I have the following two text:
text0 = "AAAAAAAAAAAA";
text1 = "AAAAABAAAAAA";
I use 4-shingle. Thus, text0 = {AAAA}, text1 = {AAAA, AAAB, AABA, ABAA, BAAA}.
Then, the Jaccard similarity is sim = 1/5 = 0.2.
I do not want this result.

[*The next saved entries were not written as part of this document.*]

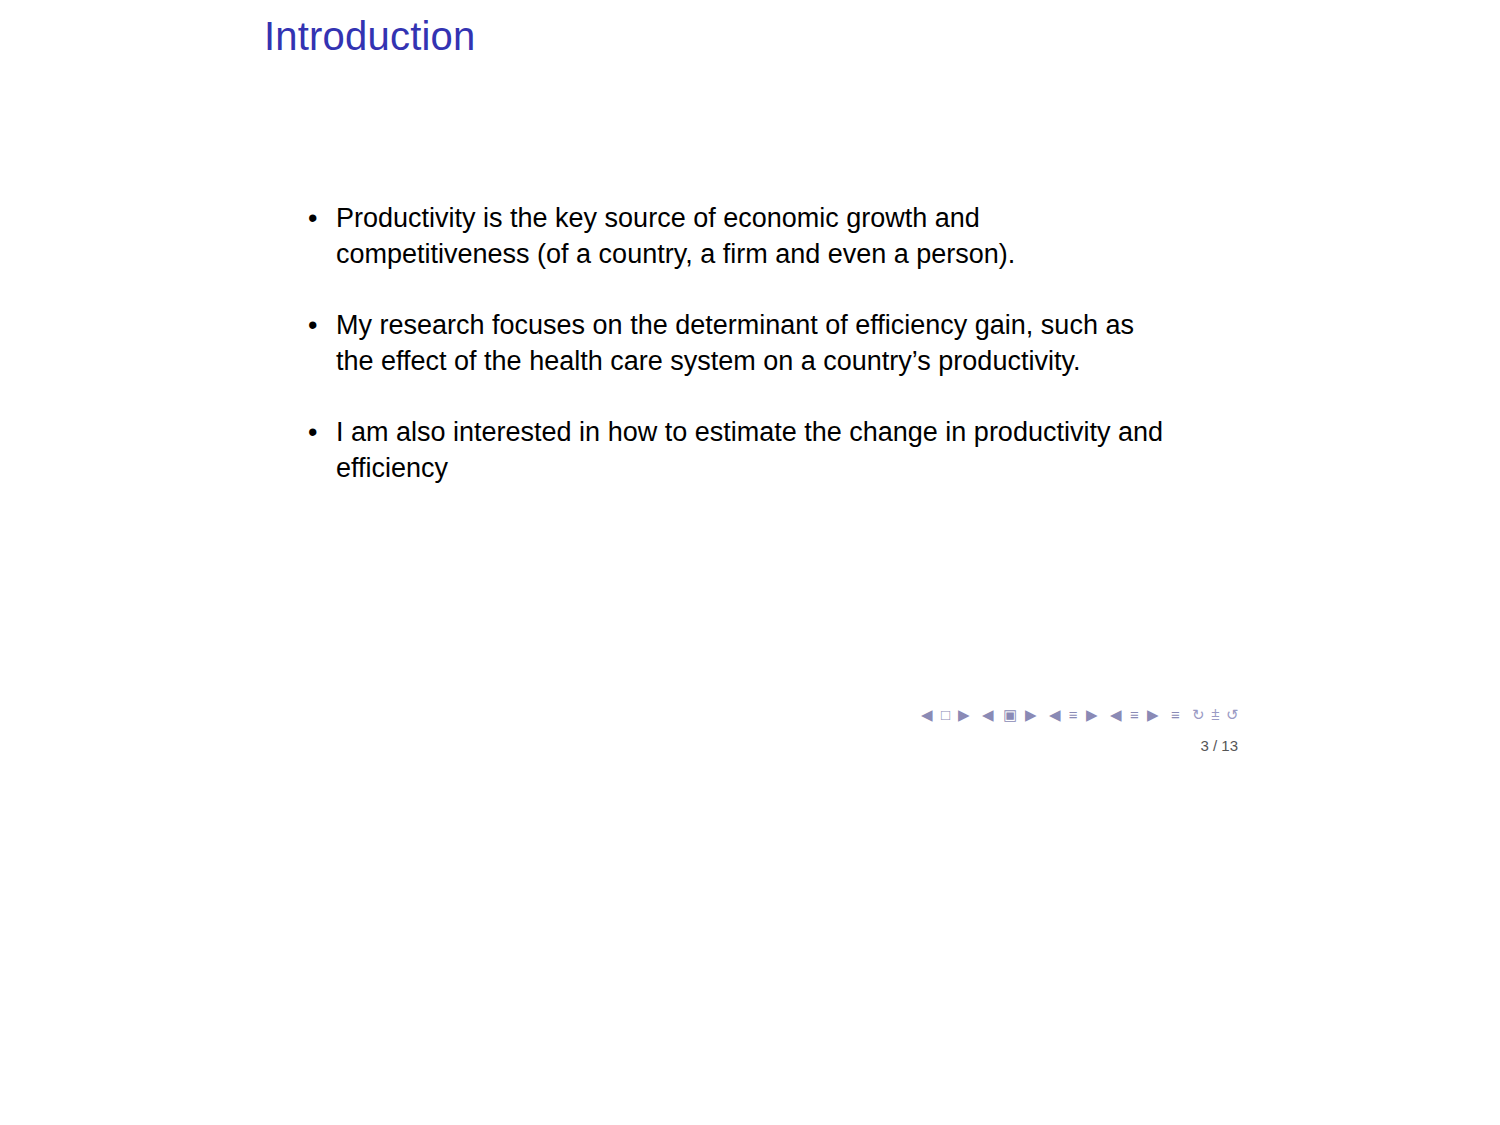Introduction
Productivity is the key source of economic growth and competitiveness (of a country, a firm and even a person).
My research focuses on the determinant of efficiency gain, such as the effect of the health care system on a country’s productivity.
I am also interested in how to estimate the change in productivity and efficiency
◀ □ ▶ ◀ ▣ ▶ ◀ ≡ ▶ ◀ ≡ ▶ ≡ ↻ ⩲ ↺
3 / 13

Because the two text seems having high similar.
I want to use bag similarity as following:
text0 = {AAAA, AAAA, AAAA, AAAA, AAAA, AAAA, AAAA, AAAA, AAAA},
text1 = {AAAA, AAAA, AAAB, AABA, ABAA, BAAA, AAAA, AAAA, AAAA}.
If use this two bags, its similar is sim = 5/9. This is much high than 0.2.
Does MinHash can do this one?
For bags you can use weighted minwise hashing, see
S. Ioffe, Improved consistent sampling, weighted minhash and l1 sketching, 2010
or
A. Shrivastava, Simple and Efficient Weighted Minwise Hashing, 2016.
If the multiplicities are always small integral numbers you could also use unweighted min-wise hashing by making entries unique, e.g. through numbering:
text0 = {AAAA1, AAAA2, AAAA3, AAAA4, AAAA5, AAAA6, AAAA7, AAAA8, AAAA9},
text1 = {AAAA1, AAAA2, AAAB1, AABA1, ABAA1, BAAA1, AAAA3, AAAA4, AAAA5}.